__What this task involves__. Once the pictures are set aside, transcribe each line of the data exactly.

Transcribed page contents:
........
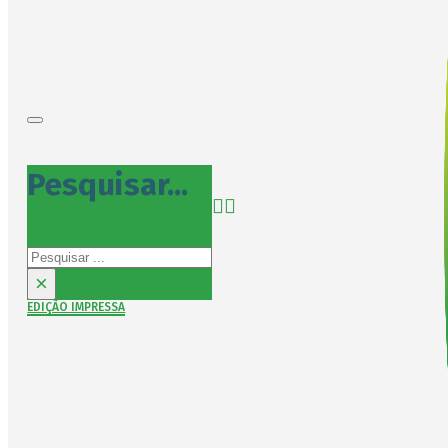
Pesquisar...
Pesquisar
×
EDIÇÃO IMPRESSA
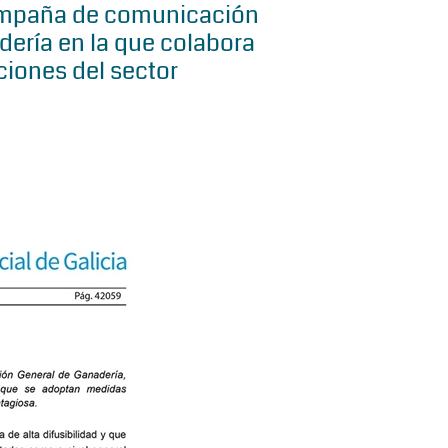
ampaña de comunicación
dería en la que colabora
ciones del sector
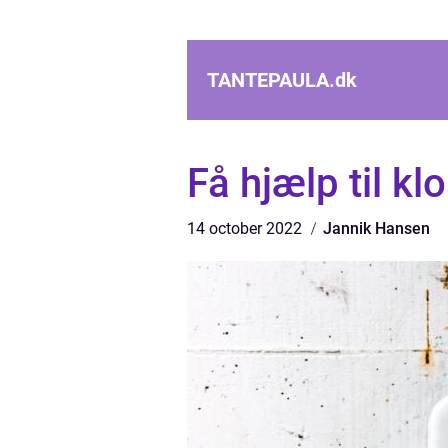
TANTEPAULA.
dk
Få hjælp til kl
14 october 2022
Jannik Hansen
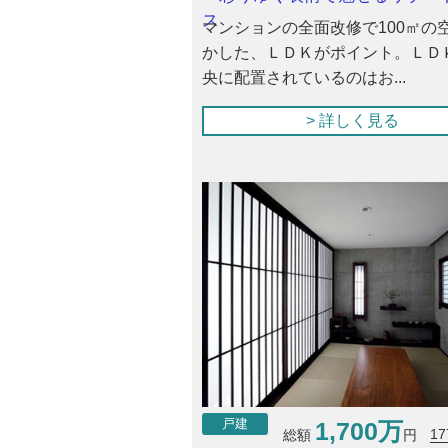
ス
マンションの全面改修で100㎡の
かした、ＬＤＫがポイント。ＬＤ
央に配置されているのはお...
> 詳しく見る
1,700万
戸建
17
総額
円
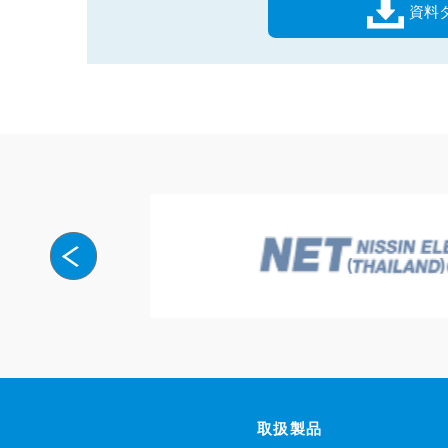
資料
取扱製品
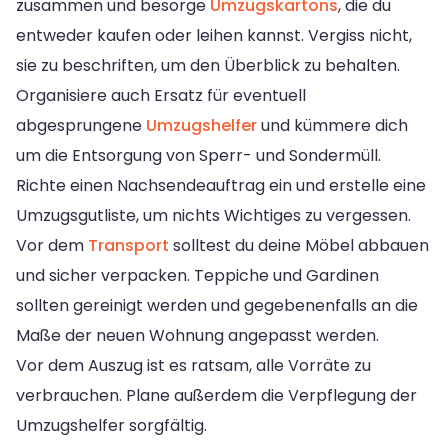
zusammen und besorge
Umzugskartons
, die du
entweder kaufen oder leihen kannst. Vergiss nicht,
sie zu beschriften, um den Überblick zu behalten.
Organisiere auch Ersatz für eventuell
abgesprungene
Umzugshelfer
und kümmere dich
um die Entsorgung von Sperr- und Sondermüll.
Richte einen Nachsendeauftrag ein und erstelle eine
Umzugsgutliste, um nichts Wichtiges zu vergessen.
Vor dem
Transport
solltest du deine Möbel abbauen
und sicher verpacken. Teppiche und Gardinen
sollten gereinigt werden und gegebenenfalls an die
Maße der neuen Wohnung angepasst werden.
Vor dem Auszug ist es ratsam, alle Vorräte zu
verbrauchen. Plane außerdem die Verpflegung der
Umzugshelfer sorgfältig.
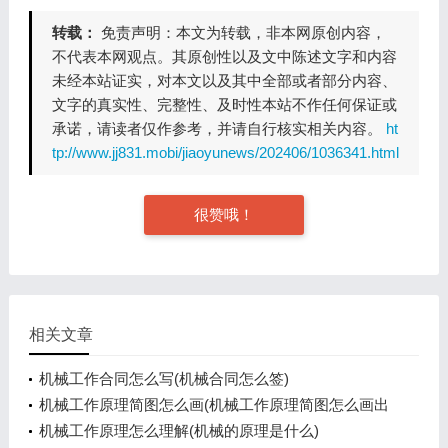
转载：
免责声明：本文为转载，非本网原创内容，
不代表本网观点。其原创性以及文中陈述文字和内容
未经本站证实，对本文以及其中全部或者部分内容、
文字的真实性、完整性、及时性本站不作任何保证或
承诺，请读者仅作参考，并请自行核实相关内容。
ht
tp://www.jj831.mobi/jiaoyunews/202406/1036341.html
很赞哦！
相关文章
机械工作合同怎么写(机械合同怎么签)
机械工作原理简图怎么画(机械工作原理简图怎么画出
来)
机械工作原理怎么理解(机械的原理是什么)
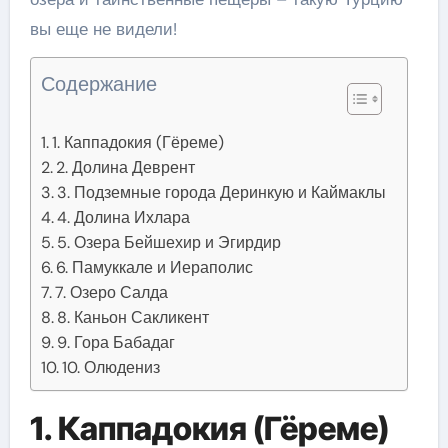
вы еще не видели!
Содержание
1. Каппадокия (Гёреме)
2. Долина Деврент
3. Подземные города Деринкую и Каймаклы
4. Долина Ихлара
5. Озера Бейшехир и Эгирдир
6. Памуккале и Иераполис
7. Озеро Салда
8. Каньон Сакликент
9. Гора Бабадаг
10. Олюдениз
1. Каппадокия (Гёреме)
........
__Task response__.
Pesquisar...
Pesquisar
×
EDIÇÃO IMPRESSA
ampaña de comunicación
dería en la que colabora
ciones del sector
TANTEPAULA.
dk
Få hjælp til kl
14 october 2022
Jannik Hansen
ス
マンションの全面改修で100㎡の
かした、ＬＤＫがポイント。ＬＤ
央に配置されているのはお...
> 詳しく見る
1,700万
戸建
17
総額
円
資料
取扱製品
zusammen und besorge
Umzugskartons
, die du
entweder kaufen oder leihen kannst. Vergiss nicht,
sie zu beschriften, um den Überblick zu behalten.
Organisiere auch Ersatz für eventuell
abgesprungene
Umzugshelfer
und kümmere dich
um die Entsorgung von Sperr- und Sondermüll.
Richte einen Nachsendeauftrag ein und erstelle eine
Umzugsgutliste, um nichts Wichtiges zu vergessen.
Vor dem
Transport
solltest du deine Möbel abbauen
und sicher verpacken. Teppiche und Gardinen
sollten gereinigt werden und gegebenenfalls an die
Maße der neuen Wohnung angepasst werden.
Vor dem Auszug ist es ratsam, alle Vorräte zu
verbrauchen. Plane außerdem die Verpflegung der
Umzugshelfer sorgfältig.
转载：
免责声明：本文为转载，非本网原创内容，
不代表本网观点。其原创性以及文中陈述文字和内容
未经本站证实，对本文以及其中全部或者部分内容、
文字的真实性、完整性、及时性本站不作任何保证或
承诺，请读者仅作参考，并请自行核实相关内容。
ht
tp://www.jj831.mobi/jiaoyunews/202406/1036341.html
很赞哦！
相关文章
机械工作合同怎么写(机械合同怎么签)
机械工作原理简图怎么画(机械工作原理简图怎么画出
来)
机械工作原理怎么理解(机械的原理是什么)
вы еще не видели!
Содержание
1. Каппадокия (Гёреме)
2. Долина Деврент
3. Подземные города Деринкую и Каймаклы
4. Долина Ихлара
5. Озера Бейшехир и Эгирдир
6. Памуккале и Иераполис
7. Озеро Салда
8. Каньон Сакликент
9. Гора Бабадаг
10. Олюдениз
1. Каппадокия (Гёреме)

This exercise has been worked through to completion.